Information supplied: Begin

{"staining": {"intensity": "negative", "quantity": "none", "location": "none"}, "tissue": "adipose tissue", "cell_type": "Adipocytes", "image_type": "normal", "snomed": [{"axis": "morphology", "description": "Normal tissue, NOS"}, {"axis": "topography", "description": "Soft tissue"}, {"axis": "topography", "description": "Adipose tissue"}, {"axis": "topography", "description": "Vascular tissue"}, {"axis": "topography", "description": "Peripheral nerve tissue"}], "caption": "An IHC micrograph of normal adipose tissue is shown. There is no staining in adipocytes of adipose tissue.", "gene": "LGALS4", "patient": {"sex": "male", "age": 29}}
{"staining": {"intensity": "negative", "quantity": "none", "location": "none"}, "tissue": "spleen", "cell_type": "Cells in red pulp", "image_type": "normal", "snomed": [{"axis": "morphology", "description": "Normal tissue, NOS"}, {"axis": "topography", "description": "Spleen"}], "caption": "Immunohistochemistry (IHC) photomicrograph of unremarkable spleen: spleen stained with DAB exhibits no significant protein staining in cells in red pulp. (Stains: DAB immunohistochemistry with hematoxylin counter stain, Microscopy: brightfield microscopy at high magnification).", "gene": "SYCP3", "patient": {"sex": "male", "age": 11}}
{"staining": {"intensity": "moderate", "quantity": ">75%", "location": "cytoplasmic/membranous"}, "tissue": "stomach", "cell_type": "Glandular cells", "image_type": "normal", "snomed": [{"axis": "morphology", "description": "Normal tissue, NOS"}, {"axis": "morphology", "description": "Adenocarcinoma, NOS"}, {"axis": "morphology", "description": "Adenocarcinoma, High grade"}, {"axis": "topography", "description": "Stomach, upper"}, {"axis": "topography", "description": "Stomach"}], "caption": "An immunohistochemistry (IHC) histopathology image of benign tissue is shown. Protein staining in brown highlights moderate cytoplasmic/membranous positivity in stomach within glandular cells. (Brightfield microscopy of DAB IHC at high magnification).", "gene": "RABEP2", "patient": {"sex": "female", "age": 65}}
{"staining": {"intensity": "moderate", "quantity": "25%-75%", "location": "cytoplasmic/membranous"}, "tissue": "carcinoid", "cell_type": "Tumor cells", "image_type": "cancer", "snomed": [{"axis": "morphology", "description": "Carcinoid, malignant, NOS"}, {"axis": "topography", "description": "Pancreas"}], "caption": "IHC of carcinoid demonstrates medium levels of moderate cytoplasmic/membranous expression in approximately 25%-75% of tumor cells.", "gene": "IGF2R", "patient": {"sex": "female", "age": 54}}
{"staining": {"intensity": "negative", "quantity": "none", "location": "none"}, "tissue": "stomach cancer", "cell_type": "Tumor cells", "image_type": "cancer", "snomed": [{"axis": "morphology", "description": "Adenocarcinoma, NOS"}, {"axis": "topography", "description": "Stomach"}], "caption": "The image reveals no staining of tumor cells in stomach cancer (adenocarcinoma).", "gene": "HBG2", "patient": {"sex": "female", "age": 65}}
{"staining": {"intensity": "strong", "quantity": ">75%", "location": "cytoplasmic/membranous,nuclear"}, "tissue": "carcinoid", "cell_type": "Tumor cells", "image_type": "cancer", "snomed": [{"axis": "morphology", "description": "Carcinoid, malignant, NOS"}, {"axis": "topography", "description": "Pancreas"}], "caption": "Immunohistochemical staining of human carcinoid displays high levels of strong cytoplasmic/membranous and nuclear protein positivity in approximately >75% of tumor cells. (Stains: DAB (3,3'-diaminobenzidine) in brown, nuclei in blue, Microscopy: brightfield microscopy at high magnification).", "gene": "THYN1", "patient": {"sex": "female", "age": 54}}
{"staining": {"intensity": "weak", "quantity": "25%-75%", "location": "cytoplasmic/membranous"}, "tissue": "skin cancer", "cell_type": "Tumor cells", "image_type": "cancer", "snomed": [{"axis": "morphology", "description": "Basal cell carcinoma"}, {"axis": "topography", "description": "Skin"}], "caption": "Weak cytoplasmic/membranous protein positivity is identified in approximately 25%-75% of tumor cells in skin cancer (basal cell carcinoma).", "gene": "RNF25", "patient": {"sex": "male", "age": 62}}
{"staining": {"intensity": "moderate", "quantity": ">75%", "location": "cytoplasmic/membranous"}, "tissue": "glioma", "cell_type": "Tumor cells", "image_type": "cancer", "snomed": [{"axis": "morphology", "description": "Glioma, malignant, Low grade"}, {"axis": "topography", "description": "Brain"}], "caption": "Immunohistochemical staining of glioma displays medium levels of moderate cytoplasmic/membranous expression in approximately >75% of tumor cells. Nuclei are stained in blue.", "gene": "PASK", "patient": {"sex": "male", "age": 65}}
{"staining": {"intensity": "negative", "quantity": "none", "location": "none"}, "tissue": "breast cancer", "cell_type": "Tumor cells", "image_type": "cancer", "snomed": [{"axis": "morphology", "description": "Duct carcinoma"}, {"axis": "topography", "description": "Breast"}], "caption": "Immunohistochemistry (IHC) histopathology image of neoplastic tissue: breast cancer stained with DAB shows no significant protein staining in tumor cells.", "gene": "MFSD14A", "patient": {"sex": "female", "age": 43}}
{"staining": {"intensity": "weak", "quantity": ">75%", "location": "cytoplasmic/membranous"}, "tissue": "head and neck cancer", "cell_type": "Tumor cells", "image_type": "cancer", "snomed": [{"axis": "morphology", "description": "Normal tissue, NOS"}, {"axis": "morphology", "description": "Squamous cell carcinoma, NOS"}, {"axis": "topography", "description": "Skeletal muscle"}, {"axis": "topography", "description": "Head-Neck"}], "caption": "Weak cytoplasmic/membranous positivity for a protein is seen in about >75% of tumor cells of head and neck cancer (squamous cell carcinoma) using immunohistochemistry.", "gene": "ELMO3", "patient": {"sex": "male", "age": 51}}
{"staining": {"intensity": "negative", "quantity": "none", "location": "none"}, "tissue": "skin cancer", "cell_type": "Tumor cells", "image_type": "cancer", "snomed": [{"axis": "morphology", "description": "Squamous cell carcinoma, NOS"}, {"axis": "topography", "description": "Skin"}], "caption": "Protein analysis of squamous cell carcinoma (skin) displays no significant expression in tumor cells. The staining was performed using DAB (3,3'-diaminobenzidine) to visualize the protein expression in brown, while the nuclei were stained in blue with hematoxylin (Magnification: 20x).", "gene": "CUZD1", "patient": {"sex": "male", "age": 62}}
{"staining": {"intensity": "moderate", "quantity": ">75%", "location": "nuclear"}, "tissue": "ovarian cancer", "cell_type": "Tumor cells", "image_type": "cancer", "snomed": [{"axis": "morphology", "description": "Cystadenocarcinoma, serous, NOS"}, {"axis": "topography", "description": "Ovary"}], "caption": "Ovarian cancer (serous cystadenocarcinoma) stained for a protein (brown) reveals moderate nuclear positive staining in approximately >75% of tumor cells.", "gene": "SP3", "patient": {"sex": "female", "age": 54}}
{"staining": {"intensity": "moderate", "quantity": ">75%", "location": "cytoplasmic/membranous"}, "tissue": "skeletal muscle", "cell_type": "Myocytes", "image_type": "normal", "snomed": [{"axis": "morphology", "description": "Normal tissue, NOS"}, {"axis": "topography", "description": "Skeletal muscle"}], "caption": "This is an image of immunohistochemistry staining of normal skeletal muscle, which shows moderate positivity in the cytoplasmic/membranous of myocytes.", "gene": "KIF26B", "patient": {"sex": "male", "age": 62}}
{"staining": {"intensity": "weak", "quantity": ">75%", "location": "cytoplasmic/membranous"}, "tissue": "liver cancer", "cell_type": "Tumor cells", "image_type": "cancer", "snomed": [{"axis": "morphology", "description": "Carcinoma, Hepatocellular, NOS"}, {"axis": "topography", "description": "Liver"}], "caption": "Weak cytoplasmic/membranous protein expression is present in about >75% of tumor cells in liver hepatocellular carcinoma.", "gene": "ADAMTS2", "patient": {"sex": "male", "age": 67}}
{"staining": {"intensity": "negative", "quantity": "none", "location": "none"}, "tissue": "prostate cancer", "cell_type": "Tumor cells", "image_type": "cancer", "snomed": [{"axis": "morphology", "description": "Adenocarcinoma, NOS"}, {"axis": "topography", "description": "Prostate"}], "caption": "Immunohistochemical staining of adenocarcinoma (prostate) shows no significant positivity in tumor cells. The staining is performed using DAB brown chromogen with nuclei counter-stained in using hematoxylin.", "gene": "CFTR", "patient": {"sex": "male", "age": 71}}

Information supplied: End

Exercise aim - For this exercise, output exactly the lines above from the line with "analysis of squamous" to the line with "is an image", counting both, and leave out the rest.

Result of this exercise -
{"staining": {"intensity": "negative", "quantity": "none", "location": "none"}, "tissue": "skin cancer", "cell_type": "Tumor cells", "image_type": "cancer", "snomed": [{"axis": "morphology", "description": "Squamous cell carcinoma, NOS"}, {"axis": "topography", "description": "Skin"}], "caption": "Protein analysis of squamous cell carcinoma (skin) displays no significant expression in tumor cells. The staining was performed using DAB (3,3'-diaminobenzidine) to visualize the protein expression in brown, while the nuclei were stained in blue with hematoxylin (Magnification: 20x).", "gene": "CUZD1", "patient": {"sex": "male", "age": 62}}
{"staining": {"intensity": "moderate", "quantity": ">75%", "location": "nuclear"}, "tissue": "ovarian cancer", "cell_type": "Tumor cells", "image_type": "cancer", "snomed": [{"axis": "morphology", "description": "Cystadenocarcinoma, serous, NOS"}, {"axis": "topography", "description": "Ovary"}], "caption": "Ovarian cancer (serous cystadenocarcinoma) stained for a protein (brown) reveals moderate nuclear positive staining in approximately >75% of tumor cells.", "gene": "SP3", "patient": {"sex": "female", "age": 54}}
{"staining": {"intensity": "moderate", "quantity": ">75%", "location": "cytoplasmic/membranous"}, "tissue": "skeletal muscle", "cell_type": "Myocytes", "image_type": "normal", "snomed": [{"axis": "morphology", "description": "Normal tissue, NOS"}, {"axis": "topography", "description": "Skeletal muscle"}], "caption": "This is an image of immunohistochemistry staining of normal skeletal muscle, which shows moderate positivity in the cytoplasmic/membranous of myocytes.", "gene": "KIF26B", "patient": {"sex": "male", "age": 62}}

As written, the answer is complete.